“Gebe İnekler Dahi Haciz Edildi!”
CHP Niğde Milletvekili ve Tarım, Orman ve Köyişleri Komisyonu Üyesi Ömer Fethi Gürer, 2025 yılında çiftçi, besici, üretici gelir gider dengesi bozulması ile alın teri ile kazandığı varlıklarını haciz yoluyla kaybettiğini söyledi.
Tarım kesiminin bankalara olan borçlarının 1 trilyon 117 milyar lirayı bulduğunu belirten Gürer piyasa borçları ile bu rakamın arttığını, ürün rekolte kayıpları yanında girdi maliyetinin altında satış yapmak zorunda kalınca borçlarını ödeyemeyince icralık olduğunu söyledi.
Gürer, 2025 yılının ilk aylarından başlayarak icra uygulamalarında artış yaşandığını traktör, tarla, inek, keçi ve buğday hacizleri ile çiftçi, besicinin beli büküldüğünü belirtti.
Gürer, “Ekonomik kriz nedeniyle borçlarını ödeyemeyen çiftçi ve besicilerin kapısına icra dayandı, 2025 yılının ilk aylarında başlayan haciz işlemlerinin her ay artarak devam etti, üreticinin üretim ve gelir kapısına el konulması topraktan da, hayvancılıktan da soğuttu” dedi.
Gürer, “Araziler, traktörler ve hayvanlar icra daireleri ve mahkeme kararlarıyla haczediliyor. İlginç örnekler de var. Yılın başlarında Tire İcra Dairesi tarafından el konulan 48 adet Holstein cinsi dişi sığırın içinde 8 gebe hayvan da bulunuyordu. Toplam piyasa değeri 6 milyon 375 bin TL olarak haciz kayıtlarına geçti. Daha önce traktörü de haczedilen çiftçi-besici, bu kez borçlarından dolayı hayvanlarına da el konuldu. Besicinin borcunun 9 milyon civarında olmasına rağmen traktör ve hayvanlarının toplam değeriyle bu borçtan fazla haciz yapılması, besiciyi daha da zor duruma düşürmüştür” diye konuştu.
İcra dosyaları
Ömer Fethi Gürer, “Üretici zaten yem, mazot, elektrik, ilaç ve veteriner masrafları altında eziliyor. Bu koşullarda bir de icra dosyalarıyla uğraşmak zorunda kalıyor. İktidarın görevi üreticiyi korumaktır; haciz memuru göndermek değil” ifadelerini kullandı.
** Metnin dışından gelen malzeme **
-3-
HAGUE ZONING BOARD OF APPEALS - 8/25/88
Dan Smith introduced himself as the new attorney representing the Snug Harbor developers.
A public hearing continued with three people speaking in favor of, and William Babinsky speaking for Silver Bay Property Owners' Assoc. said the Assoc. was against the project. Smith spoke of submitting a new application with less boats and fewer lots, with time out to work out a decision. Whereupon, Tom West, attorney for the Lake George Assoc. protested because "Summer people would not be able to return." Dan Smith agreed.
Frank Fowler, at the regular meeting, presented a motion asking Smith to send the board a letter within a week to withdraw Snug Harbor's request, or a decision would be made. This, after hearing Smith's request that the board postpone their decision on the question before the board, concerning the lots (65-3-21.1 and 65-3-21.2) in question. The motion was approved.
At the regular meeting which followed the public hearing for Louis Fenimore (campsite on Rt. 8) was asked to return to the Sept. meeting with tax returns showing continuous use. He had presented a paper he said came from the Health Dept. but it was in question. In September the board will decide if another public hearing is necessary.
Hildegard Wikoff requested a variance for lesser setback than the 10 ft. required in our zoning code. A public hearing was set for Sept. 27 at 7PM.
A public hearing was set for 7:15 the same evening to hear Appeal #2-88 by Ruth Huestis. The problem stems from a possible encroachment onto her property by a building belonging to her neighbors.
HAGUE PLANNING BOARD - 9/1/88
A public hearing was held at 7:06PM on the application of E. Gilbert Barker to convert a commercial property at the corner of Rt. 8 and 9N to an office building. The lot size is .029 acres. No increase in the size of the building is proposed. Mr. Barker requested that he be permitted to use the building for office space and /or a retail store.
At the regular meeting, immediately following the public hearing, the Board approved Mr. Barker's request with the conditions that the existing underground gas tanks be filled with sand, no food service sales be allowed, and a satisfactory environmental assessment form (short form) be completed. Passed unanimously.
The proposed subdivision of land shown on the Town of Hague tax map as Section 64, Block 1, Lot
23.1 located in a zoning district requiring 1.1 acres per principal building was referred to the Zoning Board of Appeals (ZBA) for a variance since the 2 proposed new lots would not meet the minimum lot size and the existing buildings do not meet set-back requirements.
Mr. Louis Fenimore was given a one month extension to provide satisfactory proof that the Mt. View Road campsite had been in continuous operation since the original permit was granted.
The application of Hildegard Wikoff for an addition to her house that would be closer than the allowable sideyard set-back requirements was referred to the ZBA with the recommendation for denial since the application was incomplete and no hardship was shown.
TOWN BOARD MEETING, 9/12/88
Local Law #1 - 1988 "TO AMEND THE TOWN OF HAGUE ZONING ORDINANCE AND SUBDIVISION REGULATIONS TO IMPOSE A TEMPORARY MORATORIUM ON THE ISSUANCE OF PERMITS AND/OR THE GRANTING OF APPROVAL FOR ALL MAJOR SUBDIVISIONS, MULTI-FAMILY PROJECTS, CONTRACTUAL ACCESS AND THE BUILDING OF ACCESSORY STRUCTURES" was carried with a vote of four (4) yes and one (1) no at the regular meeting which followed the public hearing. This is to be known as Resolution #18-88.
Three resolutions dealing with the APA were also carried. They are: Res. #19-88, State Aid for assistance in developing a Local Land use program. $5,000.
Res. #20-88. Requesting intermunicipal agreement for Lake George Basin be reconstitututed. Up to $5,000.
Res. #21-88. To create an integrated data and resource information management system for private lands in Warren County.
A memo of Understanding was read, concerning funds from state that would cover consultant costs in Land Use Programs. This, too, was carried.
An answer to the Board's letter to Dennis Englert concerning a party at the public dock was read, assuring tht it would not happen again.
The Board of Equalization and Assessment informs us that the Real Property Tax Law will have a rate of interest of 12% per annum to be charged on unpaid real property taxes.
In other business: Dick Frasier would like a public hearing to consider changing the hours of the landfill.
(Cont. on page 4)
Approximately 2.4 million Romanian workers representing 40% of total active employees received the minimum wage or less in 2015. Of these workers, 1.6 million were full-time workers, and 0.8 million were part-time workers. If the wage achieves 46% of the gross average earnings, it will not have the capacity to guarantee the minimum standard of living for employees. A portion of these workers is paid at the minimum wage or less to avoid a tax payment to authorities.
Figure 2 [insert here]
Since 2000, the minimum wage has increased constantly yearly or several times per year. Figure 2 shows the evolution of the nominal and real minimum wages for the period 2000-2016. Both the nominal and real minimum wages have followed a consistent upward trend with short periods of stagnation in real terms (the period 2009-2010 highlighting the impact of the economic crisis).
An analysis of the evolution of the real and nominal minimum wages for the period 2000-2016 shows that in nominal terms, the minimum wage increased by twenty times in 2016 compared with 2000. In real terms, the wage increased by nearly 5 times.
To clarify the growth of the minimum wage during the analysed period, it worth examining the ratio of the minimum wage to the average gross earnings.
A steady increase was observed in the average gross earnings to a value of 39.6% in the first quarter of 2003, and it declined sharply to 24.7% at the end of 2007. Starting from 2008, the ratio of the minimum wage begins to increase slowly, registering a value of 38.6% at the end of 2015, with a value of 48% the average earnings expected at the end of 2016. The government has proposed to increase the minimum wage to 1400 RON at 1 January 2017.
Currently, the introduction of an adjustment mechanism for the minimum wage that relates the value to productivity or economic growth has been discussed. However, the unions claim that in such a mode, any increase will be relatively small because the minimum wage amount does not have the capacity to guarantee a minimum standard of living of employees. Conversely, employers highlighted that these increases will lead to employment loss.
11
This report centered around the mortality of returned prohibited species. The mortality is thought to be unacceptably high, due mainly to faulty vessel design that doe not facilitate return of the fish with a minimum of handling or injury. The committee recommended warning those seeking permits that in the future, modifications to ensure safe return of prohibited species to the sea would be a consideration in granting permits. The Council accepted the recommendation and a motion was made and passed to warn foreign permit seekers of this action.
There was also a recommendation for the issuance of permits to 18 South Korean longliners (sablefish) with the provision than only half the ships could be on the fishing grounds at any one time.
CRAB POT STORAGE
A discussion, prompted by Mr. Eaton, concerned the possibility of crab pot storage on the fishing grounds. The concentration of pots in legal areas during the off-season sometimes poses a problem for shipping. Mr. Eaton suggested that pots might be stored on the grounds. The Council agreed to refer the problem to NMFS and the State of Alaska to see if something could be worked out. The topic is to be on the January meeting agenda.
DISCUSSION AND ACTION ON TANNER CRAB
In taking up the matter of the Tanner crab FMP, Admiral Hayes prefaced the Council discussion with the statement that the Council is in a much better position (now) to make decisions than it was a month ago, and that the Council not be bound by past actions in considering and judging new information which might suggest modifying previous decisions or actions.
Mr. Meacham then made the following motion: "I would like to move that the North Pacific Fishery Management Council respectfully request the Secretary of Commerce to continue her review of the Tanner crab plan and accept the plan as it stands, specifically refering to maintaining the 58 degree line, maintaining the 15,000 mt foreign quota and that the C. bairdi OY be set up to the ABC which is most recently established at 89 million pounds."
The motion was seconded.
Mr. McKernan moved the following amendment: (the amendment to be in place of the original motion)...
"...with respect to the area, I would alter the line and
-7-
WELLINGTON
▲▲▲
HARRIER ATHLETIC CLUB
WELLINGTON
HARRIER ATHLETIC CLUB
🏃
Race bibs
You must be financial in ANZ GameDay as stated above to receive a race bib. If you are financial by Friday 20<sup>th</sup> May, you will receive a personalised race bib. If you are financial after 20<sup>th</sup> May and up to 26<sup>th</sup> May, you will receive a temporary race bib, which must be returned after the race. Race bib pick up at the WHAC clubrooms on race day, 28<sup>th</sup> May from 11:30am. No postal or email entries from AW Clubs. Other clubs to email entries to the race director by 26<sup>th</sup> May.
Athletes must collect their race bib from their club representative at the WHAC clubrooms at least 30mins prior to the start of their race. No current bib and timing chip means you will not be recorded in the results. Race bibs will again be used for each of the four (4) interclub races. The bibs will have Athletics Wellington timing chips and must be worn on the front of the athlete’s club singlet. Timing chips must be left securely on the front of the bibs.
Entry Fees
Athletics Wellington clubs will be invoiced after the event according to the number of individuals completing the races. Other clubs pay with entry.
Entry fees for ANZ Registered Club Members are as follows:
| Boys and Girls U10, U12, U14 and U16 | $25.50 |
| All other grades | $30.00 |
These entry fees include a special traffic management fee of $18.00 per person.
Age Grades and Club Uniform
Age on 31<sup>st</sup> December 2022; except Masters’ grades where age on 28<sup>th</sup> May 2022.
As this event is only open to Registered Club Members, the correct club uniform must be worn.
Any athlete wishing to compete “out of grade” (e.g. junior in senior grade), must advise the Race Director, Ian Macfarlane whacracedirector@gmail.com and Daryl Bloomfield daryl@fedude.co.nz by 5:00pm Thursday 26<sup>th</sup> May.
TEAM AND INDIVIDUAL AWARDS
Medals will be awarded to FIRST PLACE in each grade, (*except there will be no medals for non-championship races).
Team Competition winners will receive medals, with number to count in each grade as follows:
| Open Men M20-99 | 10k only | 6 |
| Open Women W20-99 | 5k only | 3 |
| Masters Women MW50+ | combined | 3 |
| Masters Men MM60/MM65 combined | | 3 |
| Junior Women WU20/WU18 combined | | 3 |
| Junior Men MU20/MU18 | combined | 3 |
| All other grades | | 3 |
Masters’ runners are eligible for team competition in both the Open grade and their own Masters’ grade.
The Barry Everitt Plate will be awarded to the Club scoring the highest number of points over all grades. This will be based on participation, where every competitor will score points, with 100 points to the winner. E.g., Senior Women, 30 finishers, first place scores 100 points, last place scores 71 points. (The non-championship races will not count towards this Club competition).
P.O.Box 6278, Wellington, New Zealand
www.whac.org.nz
“Hayvancılıkta sorunlar katlanıyor”
Gürer, “Hayvancılıkta da ithalata dayalı, yerli ırkı korumayan ve her yıl dışa bağımlılığı artıran bir süreç yaşanıyor. Haciz konulan hayvanlar da ithal hayvanlardan oluşuyor. Bu yıl içinde Tekirdağ’da Malta keçilerinin de haczedildiğine tanık olduk. Yıllardır uyarıyoruz; yem fiyatları kontrolsüz biçimde artıyor, üretici desteklenmiyor, ithalat politikaları yerli üretimi bitiriyor. Şimdi geldiğimiz noktada üreticinin ahırındaki hayvan bile icra memurlarıyla karşı karşıya” diye konuştu.
“Bu sistem sadece hayvanı değil, üreticiyi de tüketiyor”
Ömer Fethi Gürer, “Eskiden köylerde ahırdan süt, bereket, üretim çıkardı; günümüzde ise AKP iktidarlarının yanlış tarım politikalarının bedeli olarak üreticiye haciz tutanakları çıkıyor. Üreticiye destek değil, haciz gönderiliyor. Türkiye’de hayvancılık politikaları acilen gözden geçirilmelidir. Bu konuda kanun teklifi de verdim.
İcralar durdurulmalı; arazi, traktör ve hayvanlar haczedilmemelidir. Çiftçi ve besiciye kredi desteği sağlanarak üretimin devamı güvence altına alınmalıdır” dedi.